My question is: why do we need to add weight function $w(x)$ to the $f(x)$? I mean, what is the idea behind the weighted distribution? What are the effects after adding the $w(x)$ to the $f(x)$? I still can't find the answer that I want.
 A: Situations in which weighted distributions occur or have some use:

*

*Mixture models of the type $f(x)=\sum_{k=1}^K \pi_kf_k(x)$. To clarify: not the mixture itself is a weighted distribution, rather a mixture component $f_k$ is $f$ weighted by $w(x)$ being the probability $p_k$ that $x$ has been generated by mixture component $f_k$. Formally: $f_k(x)=f(x|Z=k)=\frac{p_k(x)f(x)}{Ep_k(x)}$, where $Z$ is a random variable giving the component memberships with probabilities $\pi_1,\ldots,\pi_K$ (in fact $Ep_k(x)=\pi_k$). This can be used in an algorithm (EM) to iteratively estimate the parameters of $f_k$ given the observation weights, and then the observation weights given the estimated parameters.

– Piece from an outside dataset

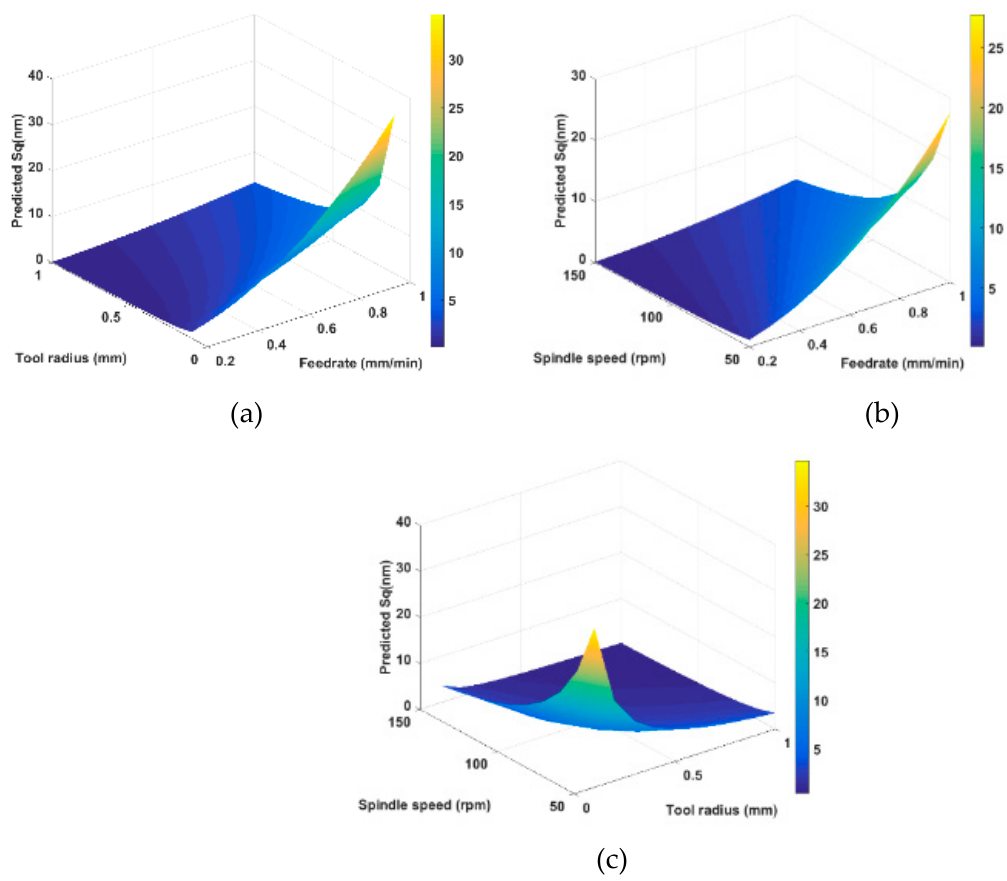
Figure 15. Relationship graphs between processing parameters and surface quality: ( a ) R c and f vs. S q ( S = 100 rpm); ( b ) S and f vs. S q ( R c = 0.5 mm); ( c ) S and R c vs. S q ( f = 0.6 mm/min).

*Some methods for identifying outliers and robust estimators estimate  robustness weights (sometimes but not necessarily interpreted as probabilities that observations are not outliers). One may be interested in the distribution of non-outliers, which would be the overall distribution weighted by robustness weights.
More generally one may be interested in a subpopulation of the data without having "hard" information about which observations belong to this subpopulation, and either known or estimated weights (once more these can be probabilities but don't necessarily have to) that specify the degree to which the observations belong to the subpopulation of interest.
There's also an application in sampling theory (although I'm not an expert for this). If you want to represent an underlying population, but you have more observations than proportionally required of one part of it and less of another part, you have observed a weighted form of the original distribution with higher weights for parts that are more likely to be in your sample (and you may want to downweight these when estimating the underlying population distribution).
A: You can see this as a way of constructing new distributions from old ones. Disregarding your requirement that $X\ge 0$, let $X$ be a standard normal variable, $\phi(x)$ its density and $\Phi(x)$ its cdf. Then we have with
$$w(x)=2\Phi(\alpha x)$$ that your construction becomes the skew-normal density.
You can replace the normal density above with other densities, and get other examples.